Pledge 2 Protect is a growing coalition of diverse citizens of the City who are working together to protect the health and safety of New Yorkers by raising awareness of the fiscal, environmental and community impacts of the City’s current solid waste management system and plan. Although Pledge 2 Protect was initially founded to alert the City’s elected officials about the risks of building the East 91st Street Marine Transfer Station, our purpose and mission have expanded. We have always said that transfer stations do not belong in residential neighborhoods — anywhere. Many communities have borne disproportionate loads in handling New York City’s waste, and the goal should be to reduce those impacts across the board, not shift them. New Yorkers deserve a plan driven by modern solid waste solutions that are more sustainable and cost-effective for the long run.


Protect all New Yorkers from the harmful health and safety impacts of waste stations, especially children and seniors, who are the most vulnerable populations to the air pollution created by diesel trucks and tugs, and the low-income communities and communities of color that have traditionally borne a significant load of the City’s solid waste management.

Protect the City’s financial and natural resources by educating New Yorkers about the need to reduce garbage at its source, to reuse, to recycle and to take advantage of safe and sustainable energy-recovery technologies.

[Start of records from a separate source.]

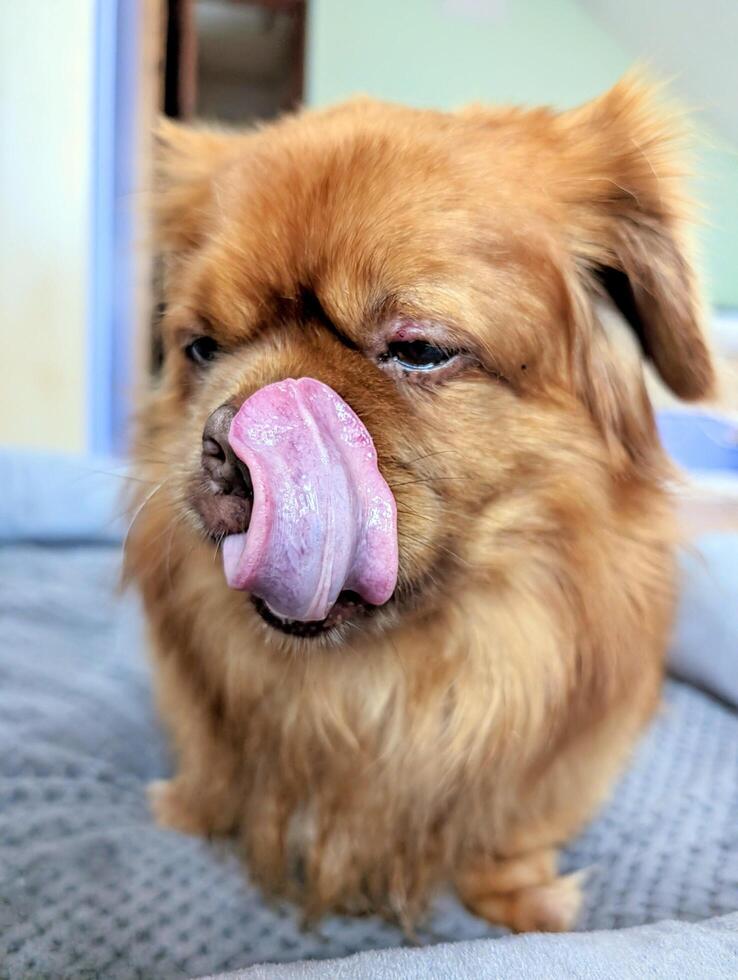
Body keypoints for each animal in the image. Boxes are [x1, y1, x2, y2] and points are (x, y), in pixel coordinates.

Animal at [126, 78, 712, 936]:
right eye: (201, 348)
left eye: (419, 350)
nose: (232, 442)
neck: (377, 687)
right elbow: (213, 765)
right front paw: (193, 810)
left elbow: (515, 824)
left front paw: (518, 896)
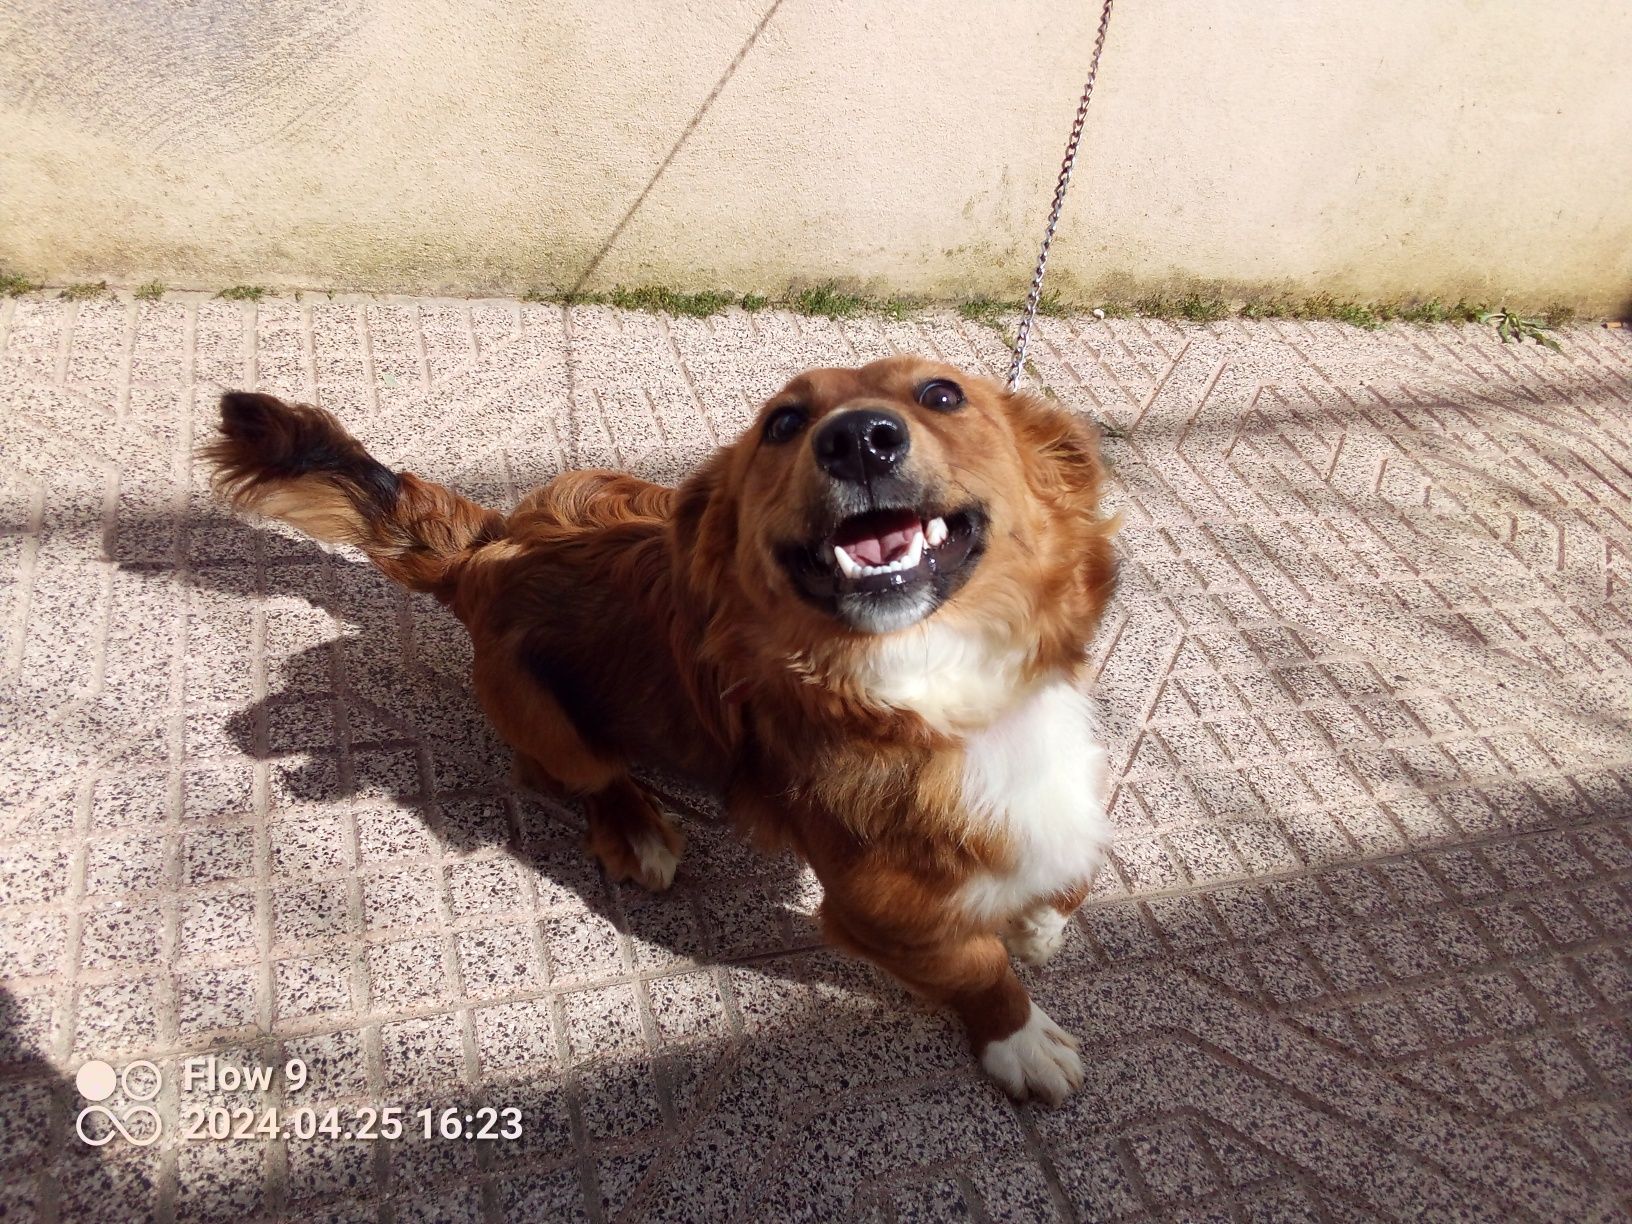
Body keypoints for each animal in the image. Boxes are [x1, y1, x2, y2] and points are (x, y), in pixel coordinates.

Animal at [204, 352, 1116, 1103]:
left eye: (942, 394)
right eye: (783, 423)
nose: (859, 440)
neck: (931, 679)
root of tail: (488, 550)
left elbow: (1067, 872)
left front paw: (1041, 919)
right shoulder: (878, 909)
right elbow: (975, 965)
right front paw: (1020, 1039)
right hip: (542, 713)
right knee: (575, 775)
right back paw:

Protect the fiscal health of the City by removing unnecessary and avoidable waste management costs.

Protect the rights of all to clean air and water by supporting appropriate measures and guidelines that control toxic emissions, unsafe noise levels and pesticide use.

Protect the waterways, residents and businesses located in low-lying areas susceptible to flooding and the other potential environmental impacts of major storms that are more and more likely to hit the City in the future.

Our first initiative has been to educate New Yorkers about the mushrooming costs and significant environmental and community impacts of the proposed East 91st Street MTS. With the knowledge we have acquired through this process, we have expanded our efforts to also raise awareness and propose solutions to the broader shortcomings of the 2006 Solid Waste Management Plan.